[Required action]
Using the listing below, keep only the lines with the word "root" and copy them.

[Information given]

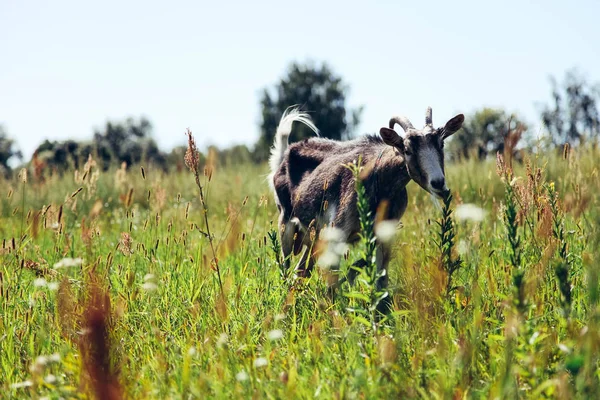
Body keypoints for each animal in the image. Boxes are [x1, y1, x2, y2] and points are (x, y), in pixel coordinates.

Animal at [270, 105, 466, 304]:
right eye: (407, 149)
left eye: (441, 144)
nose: (438, 183)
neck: (380, 179)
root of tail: (283, 158)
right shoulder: (338, 230)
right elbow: (333, 281)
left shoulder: (383, 234)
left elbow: (380, 278)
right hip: (286, 224)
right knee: (286, 267)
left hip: (314, 238)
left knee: (301, 271)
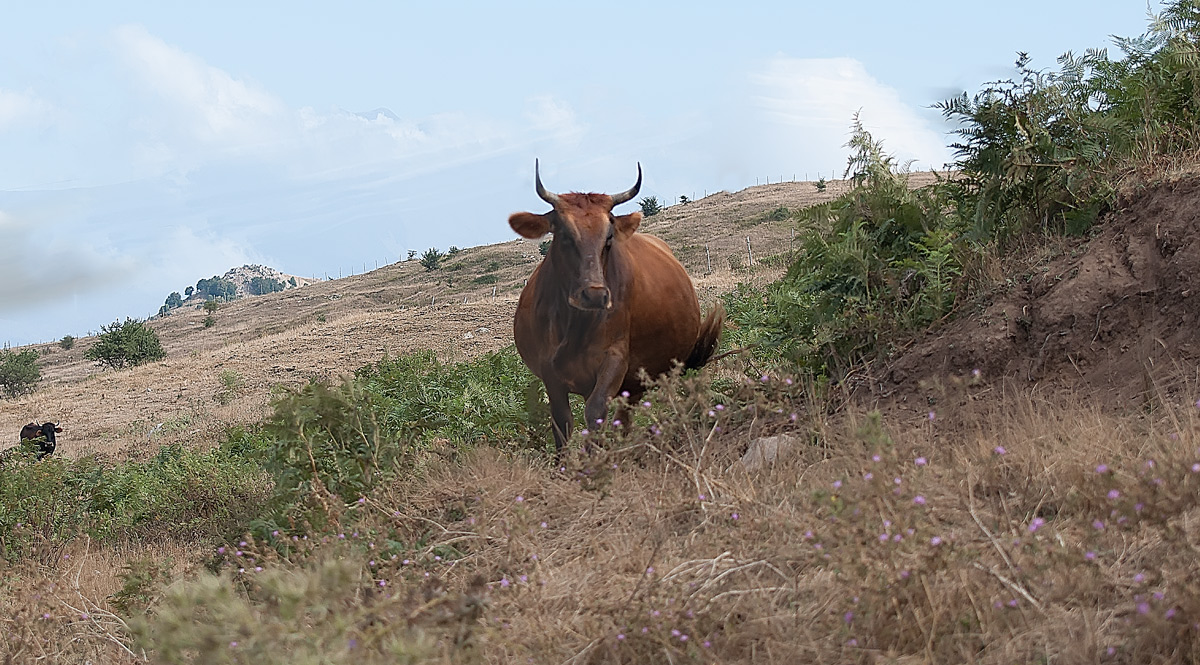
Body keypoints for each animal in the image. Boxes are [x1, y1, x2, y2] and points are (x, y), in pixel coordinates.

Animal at [509, 161, 724, 453]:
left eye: (608, 237)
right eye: (563, 234)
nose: (594, 295)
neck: (573, 326)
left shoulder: (616, 359)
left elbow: (596, 411)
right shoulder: (549, 371)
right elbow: (562, 423)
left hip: (637, 380)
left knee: (623, 418)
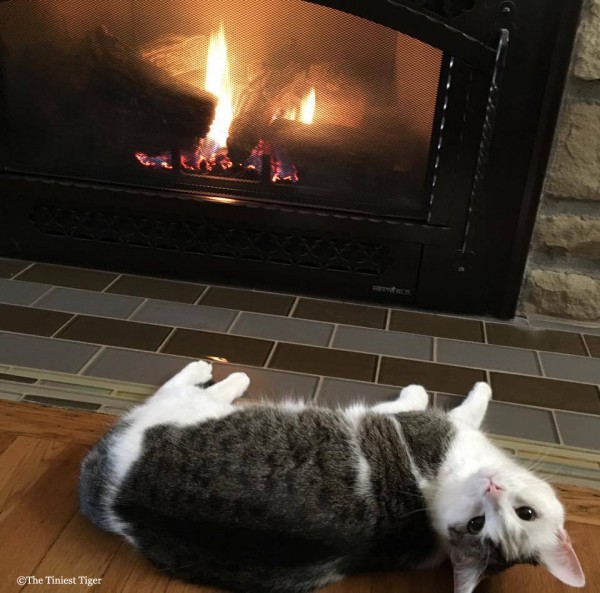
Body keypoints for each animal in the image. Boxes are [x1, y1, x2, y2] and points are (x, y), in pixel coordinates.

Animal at [77, 358, 584, 592]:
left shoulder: (419, 423)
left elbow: (448, 405)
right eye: (526, 512)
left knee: (178, 390)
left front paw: (450, 388)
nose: (492, 488)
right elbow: (451, 405)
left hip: (177, 413)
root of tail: (108, 497)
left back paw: (223, 374)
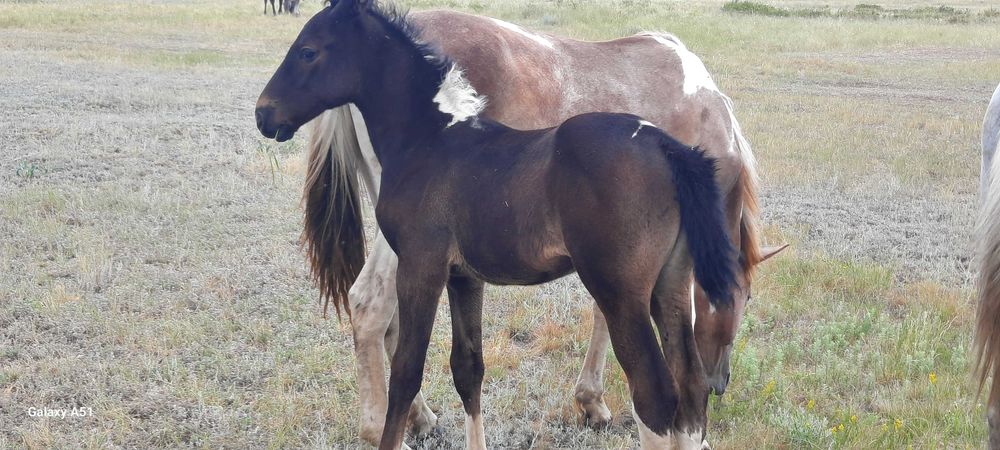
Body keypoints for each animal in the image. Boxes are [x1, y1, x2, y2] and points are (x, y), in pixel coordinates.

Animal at [256, 1, 742, 448]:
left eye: (308, 52)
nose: (264, 114)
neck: (431, 140)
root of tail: (667, 147)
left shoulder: (421, 266)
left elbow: (408, 373)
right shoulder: (463, 277)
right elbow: (468, 368)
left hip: (621, 292)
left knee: (655, 395)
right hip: (669, 285)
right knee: (689, 389)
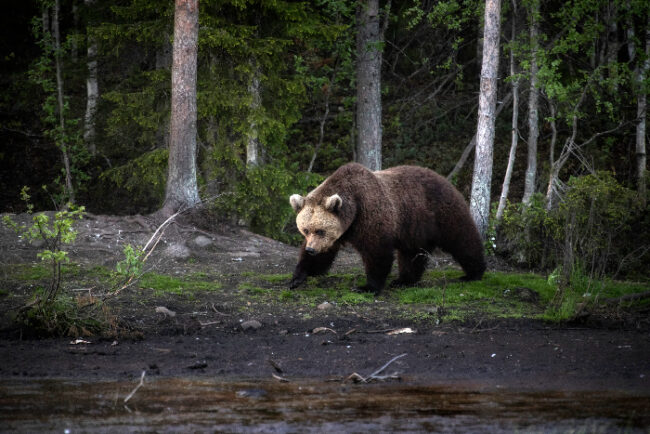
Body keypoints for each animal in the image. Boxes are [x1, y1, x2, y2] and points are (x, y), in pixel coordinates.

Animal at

[Result for this exercise]
root of tail: (283, 158)
root of tail: (108, 497)
root of tail: (667, 147)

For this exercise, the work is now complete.